Democratic Platform at Odds With Hillary on Minimum Wage

Presumptive nominee silent on party’s support for $15 minimum

Hillary Clinton
AP

The Democratic Party has adopted the $15 minimum wage on its platform despite presumptive nominee Hillary Clinton’s fears that it will eliminate jobs.

Democrats on Monday released their proposed 2016 platform, which lays out the party’s official principles and policy statements. The party officially endorsed the $15 minimum wage, an issue that key unions have long sought to implement as policy. The wage rate, which is more than double the federal minimum of $7.25, would also apply to tipped workers, such as waiters, who earn $2.13 an hour.

"Democrats believe that the current minimum wage is a starvation wage and must be increased to a living wage. No one who works full time should have to raise a family in poverty.  We believe that Americans should earn at least $15 an hour and have the right to form or join a union," the platform says.

The endorsement stands at odds with Hillary Clinton’s proposal for a $12 minimum wage. Clinton bucked the $15 rate backed by insurgent candidate Sen. Bernie Sanders (I., Vt.), a self-declared socialist. On November 3 Clinton questioned whether $15 was economically feasible at the federal level without causing "job loss and dislocation if it were higher" compared to $12.

"I want to encourage more communities if they can afford to go higher, but if not, $12 will give us a good solid increase and it will bring us back to the historic high was," she said.

Clinton won the endorsement of the Service Employees International Union, or SEIU, which has spent tens of millions of dollars on the Fight for $15 movement. The Clinton campaign did not return a request for comment about whether she would update her position to match the platform.

Michael Saltsman, research director at the free market Employment Policies Institute, said that the platform does not reflect economic reality. The institute has conducted numerous studies on the effects of massive wage hikes and found that they result in more automation as employers cope with rising labor costs, as well as job loss among younger and less experienced workers.

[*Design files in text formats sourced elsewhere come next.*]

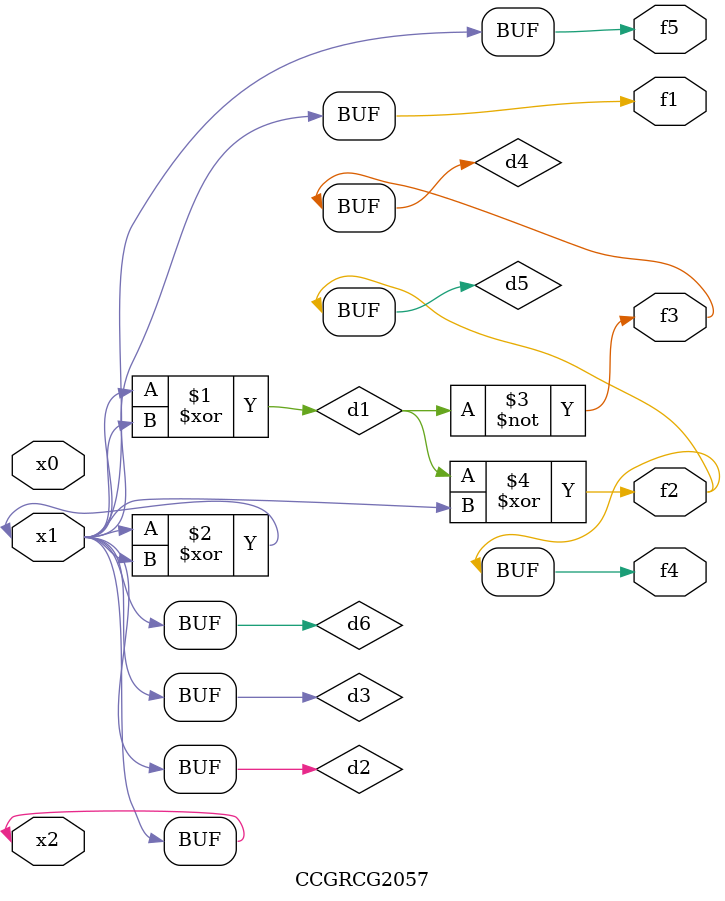
<source format=v>
module CCGRCG2057(
	input x0, x1, x2,
	output f1, f2, f3, f4, f5
);

	wire d1, d2, d3, d4, d5, d6;

	xor (d1, x1, x2);
	buf (d2, x1, x2);
	xor (d3, x1, x2);
	nor (d4, d1);
	xor (d5, d1, d2);
	buf (d6, d2, d3);
	assign f1 = d6;
	assign f2 = d5;
	assign f3 = d4;
	assign f4 = d5;
	assign f5 = d6;
endmodule

</source>
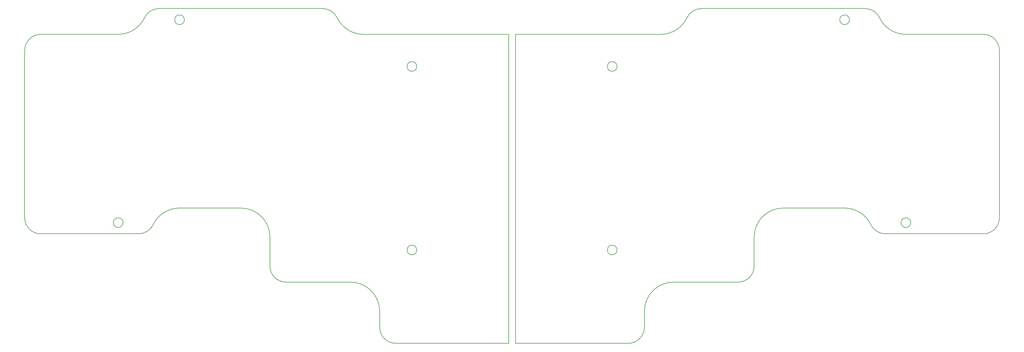
<source format=gko>
G04 #@! TF.GenerationSoftware,KiCad,Pcbnew,5.1.5*
G04 #@! TF.CreationDate,2020-04-04T10:10:50+02:00*
G04 #@! TF.ProjectId,pcb,7063622e-6b69-4636-9164-5f7063625858,rev?*
G04 #@! TF.SameCoordinates,Original*
G04 #@! TF.FileFunction,Profile,NP*
%FSLAX46Y46*%
G04 Gerber Fmt 4.6, Leading zero omitted, Abs format (unit mm)*
G04 Created by KiCad (PCBNEW 5.1.5) date 2020-04-04 10:10:50*
%MOMM*%
%LPD*%
G04 APERTURE LIST*
%ADD10C,0.200000*%
G04 APERTURE END LIST*
D10*
X97229702Y-122149999D02*
G75*
G03X88200889Y-113121186I-9028813J0D01*
G01*
X-7799112Y-36178812D02*
X16200890Y-36178812D01*
X88200889Y-113121186D02*
X68200889Y-113121186D01*
X-7799112Y-36178813D02*
G75*
G03X-12770298Y-41149999I0J-4971186D01*
G01*
X-12770298Y-93149998D02*
X-12770298Y-41149999D01*
X137200889Y-36178812D02*
X137200889Y-132121186D01*
X22551776Y-98121186D02*
X-7799111Y-98121186D01*
X28850000Y-28178813D02*
G75*
G03X24358493Y-31019491I0J-4971187D01*
G01*
X84043286Y-31019491D02*
G75*
G03X79551778Y-28178812I-4491508J-2130509D01*
G01*
X63229702Y-99149999D02*
G75*
G03X54200889Y-90121186I-9028813J0D01*
G01*
X16200889Y-36178811D02*
G75*
G03X24358493Y-31019491I1J9028812D01*
G01*
X54200889Y-90121186D02*
X35200887Y-90121186D01*
X28850000Y-28178812D02*
X79551778Y-28178812D01*
X137200889Y-132121186D02*
X102200889Y-132121186D01*
X22551777Y-98121187D02*
G75*
G03X27043284Y-95280507I-1J4971188D01*
G01*
X97229701Y-127149999D02*
X97229701Y-122149999D01*
X63229702Y-108149999D02*
G75*
G03X68200889Y-113121186I4971187J0D01*
G01*
X63229701Y-108149999D02*
X63229701Y-99149999D01*
X97229702Y-127149999D02*
G75*
G03X102200889Y-132121186I4971187J0D01*
G01*
X92200889Y-36178812D02*
X137200889Y-36178812D01*
X84043286Y-31019491D02*
G75*
G03X92200889Y-36178812I8157603J3869491D01*
G01*
X35200888Y-90121187D02*
G75*
G03X27043284Y-95280507I-1J-9028812D01*
G01*
X-12770300Y-93149999D02*
G75*
G03X-7799111Y-98121186I4971188J1D01*
G01*
X108700889Y-103149999D02*
G75*
G03X108700889Y-103149999I-1500000J0D01*
G01*
X36700890Y-31650000D02*
G75*
G03X36700890Y-31650000I-1500000J0D01*
G01*
X108700889Y-46149999D02*
G75*
G03X108700889Y-46149999I-1500000J0D01*
G01*
X17700889Y-94649999D02*
G75*
G03X17700889Y-94649999I-1500000J0D01*
G01*
X179270298Y-122149999D02*
G75*
G02X188299111Y-113121186I9028813J0D01*
G01*
X284299112Y-36178812D02*
X260299110Y-36178812D01*
X188299111Y-113121186D02*
X208299111Y-113121186D01*
X284299112Y-36178813D02*
G75*
G02X289270298Y-41149999I0J-4971186D01*
G01*
X289270298Y-93149998D02*
X289270298Y-41149999D01*
X139299111Y-36178812D02*
X139299111Y-132121186D01*
X253948224Y-98121186D02*
X284299111Y-98121186D01*
X247650000Y-28178813D02*
G75*
G02X252141507Y-31019491I0J-4971187D01*
G01*
X192456714Y-31019491D02*
G75*
G02X196948222Y-28178812I4491508J-2130509D01*
G01*
X213270298Y-99149999D02*
G75*
G02X222299111Y-90121186I9028813J0D01*
G01*
X260299111Y-36178811D02*
G75*
G02X252141507Y-31019491I-1J9028812D01*
G01*
X222299111Y-90121186D02*
X241299113Y-90121186D01*
X247650000Y-28178812D02*
X196948222Y-28178812D01*
X139299111Y-132121186D02*
X174299111Y-132121186D01*
X253948223Y-98121187D02*
G75*
G02X249456716Y-95280507I1J4971188D01*
G01*
X179270299Y-127149999D02*
X179270299Y-122149999D01*
X213270298Y-108149999D02*
G75*
G02X208299111Y-113121186I-4971187J0D01*
G01*
X213270299Y-108149999D02*
X213270299Y-99149999D01*
X179270298Y-127149999D02*
G75*
G02X174299111Y-132121186I-4971187J0D01*
G01*
X184299111Y-36178812D02*
X139299111Y-36178812D01*
X192456714Y-31019491D02*
G75*
G02X184299111Y-36178812I-8157603J3869491D01*
G01*
X241299112Y-90121187D02*
G75*
G02X249456716Y-95280507I1J-9028812D01*
G01*
X289270300Y-93149999D02*
G75*
G02X284299111Y-98121186I-4971188J1D01*
G01*
X170799111Y-103149999D02*
G75*
G03X170799111Y-103149999I-1500000J0D01*
G01*
X242799110Y-31650000D02*
G75*
G03X242799110Y-31650000I-1500000J0D01*
G01*
X170799111Y-46149999D02*
G75*
G03X170799111Y-46149999I-1500000J0D01*
G01*
X261799111Y-94649999D02*
G75*
G03X261799111Y-94649999I-1500000J0D01*
G01*
M02*

</source>
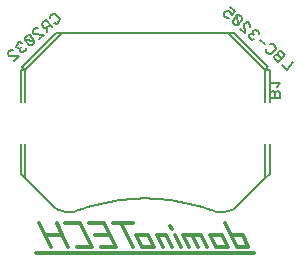
<source format=gbo>
G75*
%MOIN*%
%OFA0B0*%
%FSLAX24Y24*%
%IPPOS*%
%LPD*%
%AMOC8*
5,1,8,0,0,1.08239X$1,22.5*
%
%ADD10C,0.0060*%
%ADD11C,0.0118*%
%ADD12C,0.0079*%
D10*
X002057Y007988D02*
X002229Y008137D01*
X001909Y008160D01*
X001872Y008203D01*
X001878Y008283D01*
X001964Y008357D01*
X002044Y008351D01*
X002151Y008444D02*
X002188Y008401D01*
X002268Y008395D01*
X002262Y008315D01*
X002299Y008272D01*
X002379Y008266D01*
X002465Y008340D01*
X002471Y008420D01*
X002578Y008513D02*
X002658Y008507D01*
X002744Y008581D01*
X002750Y008661D01*
X002430Y008684D01*
X002578Y008513D01*
X002750Y008661D02*
X002602Y008833D01*
X002522Y008838D01*
X002436Y008764D01*
X002430Y008684D01*
X002323Y008592D02*
X002243Y008598D01*
X002157Y008524D01*
X002151Y008444D01*
X002268Y008395D02*
X002311Y008432D01*
X002746Y008882D02*
X002709Y008925D01*
X002714Y009005D01*
X002800Y009079D01*
X002880Y009073D01*
X002987Y009166D02*
X002993Y009246D01*
X003122Y009357D01*
X003344Y009099D01*
X003270Y009185D02*
X003142Y009074D01*
X003062Y009080D01*
X002987Y009166D01*
X003184Y009111D02*
X003173Y008951D01*
X003066Y008859D02*
X002746Y008882D01*
X002894Y008710D02*
X003066Y008859D01*
X003414Y009235D02*
X003494Y009229D01*
X003580Y009303D01*
X003586Y009383D01*
X003438Y009555D01*
X003358Y009560D01*
X003272Y009486D01*
X003266Y009406D01*
X009074Y009570D02*
X009080Y009490D01*
X009166Y009416D01*
X009246Y009422D01*
X009320Y009508D02*
X009271Y009625D01*
X009228Y009662D01*
X009148Y009656D01*
X009074Y009570D01*
X009320Y009508D02*
X009431Y009637D01*
X009259Y009785D01*
X009501Y009501D02*
X009524Y009181D01*
X009444Y009175D01*
X009359Y009250D01*
X009353Y009330D01*
X009501Y009501D01*
X009581Y009507D01*
X009667Y009433D01*
X009673Y009353D01*
X009524Y009181D01*
X009594Y009046D02*
X009766Y008898D01*
X009743Y009218D01*
X009780Y009261D01*
X009860Y009266D01*
X009946Y009192D01*
X009951Y009112D01*
X010059Y009020D02*
X010021Y008977D01*
X010027Y008897D01*
X009947Y008891D01*
X009910Y008848D01*
X009916Y008768D01*
X010002Y008694D01*
X010082Y008700D01*
X010070Y008860D02*
X010027Y008897D01*
X010059Y009020D02*
X010139Y009026D01*
X010224Y008952D01*
X010230Y008872D01*
X010263Y008693D02*
X010435Y008545D01*
X010616Y008539D02*
X010696Y008544D01*
X010782Y008470D01*
X010788Y008390D01*
X010640Y008219D01*
X010560Y008213D01*
X010474Y008287D01*
X010468Y008367D01*
X010747Y008126D02*
X010753Y008046D01*
X010881Y007935D01*
X011104Y008193D01*
X010975Y008304D01*
X010895Y008298D01*
X010858Y008255D01*
X010864Y008175D01*
X010993Y008064D01*
X010864Y008175D02*
X010784Y008169D01*
X010747Y008126D01*
X010988Y007843D02*
X011160Y007694D01*
X011383Y007952D01*
X010940Y007236D02*
X010599Y007236D01*
X010599Y007123D02*
X010599Y007350D01*
X010826Y007123D02*
X010940Y007236D01*
X010883Y006981D02*
X010826Y006981D01*
X010769Y006925D01*
X010769Y006755D01*
X010599Y006755D02*
X010599Y006925D01*
X010656Y006981D01*
X010713Y006981D01*
X010769Y006925D01*
X010883Y006981D02*
X010940Y006925D01*
X010940Y006755D01*
X010599Y006755D01*
D11*
X010080Y001581D02*
X002797Y001581D01*
X003289Y001778D02*
X003092Y002172D01*
X003683Y002172D01*
X003880Y001778D01*
X004175Y001778D02*
X004667Y001778D01*
X004273Y002565D01*
X003781Y002565D01*
X003486Y002565D02*
X003683Y002172D01*
X003092Y002172D02*
X002895Y002565D01*
X004569Y002565D02*
X005061Y002565D01*
X005257Y002172D01*
X004765Y002172D01*
X004962Y001778D02*
X005454Y001778D01*
X005257Y002172D01*
X005356Y002565D02*
X005651Y002565D01*
X006045Y002565D01*
X005651Y002565D02*
X006045Y001778D01*
X006340Y001778D02*
X006143Y002172D01*
X006537Y002172D01*
X006734Y001778D01*
X006340Y001778D01*
X006832Y002172D02*
X007029Y001778D01*
X007324Y001778D02*
X007128Y002172D01*
X006832Y002172D01*
X007324Y002369D02*
X007275Y002467D01*
X007423Y002172D02*
X007620Y001778D01*
X007915Y001778D02*
X007718Y002172D01*
X008013Y002172D01*
X008210Y001778D01*
X008506Y001778D02*
X008309Y002172D01*
X008013Y002172D01*
X008604Y002172D02*
X008998Y002172D01*
X009194Y001778D01*
X008801Y001778D01*
X008604Y002172D01*
X009096Y002565D02*
X009293Y002172D01*
X009687Y002172D01*
X009883Y001778D01*
X009490Y001778D01*
X009293Y002172D01*
D12*
X009437Y003081D02*
X010450Y004076D01*
X010450Y005223D01*
X010588Y005223D02*
X010588Y004212D01*
X010450Y004076D01*
X009437Y003081D02*
X009386Y003051D01*
X009332Y003025D01*
X009277Y003002D01*
X009221Y002983D01*
X009163Y002967D01*
X009105Y002956D01*
X009046Y002947D01*
X008986Y002943D01*
X008927Y002942D01*
X008867Y002945D01*
X008808Y002952D01*
X008808Y002953D02*
X008662Y003008D01*
X008514Y003060D01*
X008365Y003108D01*
X008215Y003152D01*
X008064Y003193D01*
X007912Y003231D01*
X007760Y003264D01*
X007606Y003294D01*
X007452Y003321D01*
X007297Y003343D01*
X007142Y003362D01*
X006986Y003377D01*
X006830Y003388D01*
X006674Y003396D01*
X006517Y003400D01*
X006361Y003400D01*
X006204Y003396D01*
X006048Y003388D01*
X005892Y003377D01*
X005736Y003362D01*
X005581Y003343D01*
X005426Y003321D01*
X005272Y003294D01*
X005118Y003264D01*
X004966Y003231D01*
X004814Y003193D01*
X004663Y003152D01*
X004513Y003108D01*
X004364Y003060D01*
X004216Y003008D01*
X004070Y002953D01*
X003440Y003081D02*
X002427Y004076D01*
X002427Y005223D01*
X002289Y005223D02*
X002289Y004212D01*
X002427Y004076D01*
X003440Y003081D02*
X003491Y003051D01*
X003545Y003025D01*
X003600Y003002D01*
X003656Y002983D01*
X003714Y002967D01*
X003772Y002956D01*
X003831Y002947D01*
X003891Y002943D01*
X003950Y002942D01*
X004010Y002945D01*
X004069Y002952D01*
X002427Y006601D02*
X002427Y007674D01*
X002333Y007775D01*
X003470Y008912D01*
X003665Y008912D01*
X009212Y008912D01*
X009407Y008912D01*
X010544Y007775D01*
X010450Y007674D01*
X010450Y006601D01*
X010588Y006601D02*
X010588Y007669D01*
X010450Y007674D01*
X009212Y008912D01*
X003665Y008912D02*
X002427Y007674D01*
X002289Y007669D01*
X002289Y006601D01*
M02*

</source>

EPI estimates that Clinton’s $12 wage would cut 800,000 jobs and that $15 could prove catastrophic.

"A $15 minimum wage is a harmful policy that’s not supported by the academic evidence, or even by left of center economists who otherwise support raising the minimum wage," he said to the Washington Free Beacon. "The legacy of this policy will be fewer small business and less opportunity for the employees the party claims to care about."

Other labor watchdogs took issue with the Democratic platform.

"We should raise and index the minimum wage, give all Americans the ability to join a union regardless of where they work, and create new ways for workers to have power in the economy," the platform says.

Heather Greenaway, executive director of the free market Workforce Fairness Institute, said that the platform’s sweeping declaration would nullify a number of exemptions written into minimum wage laws at the state and local levels. Some cities allow employers with unionized workforces to pay below the $15 rate, which gives companies an incentive to push employees to unionize. Greenaway pointed to Los Angeles, where SEIU campaigned for the $15 rate, but asked the city council to exempt union shops from the new minimum.

"The same union bosses who have been advocating for $15 per hour have also been seeking exemptions for their own members by brokering back room deals in various cities across the nation," Greenaway said. "Their goal is not to help their membership; instead, manipulate non-unionized businesses for the purpose of increasing labor membership and dues.  Bravo to the Democratic Party for calling foul on this hypocrisy."

SEIU did not respond to a request for comment.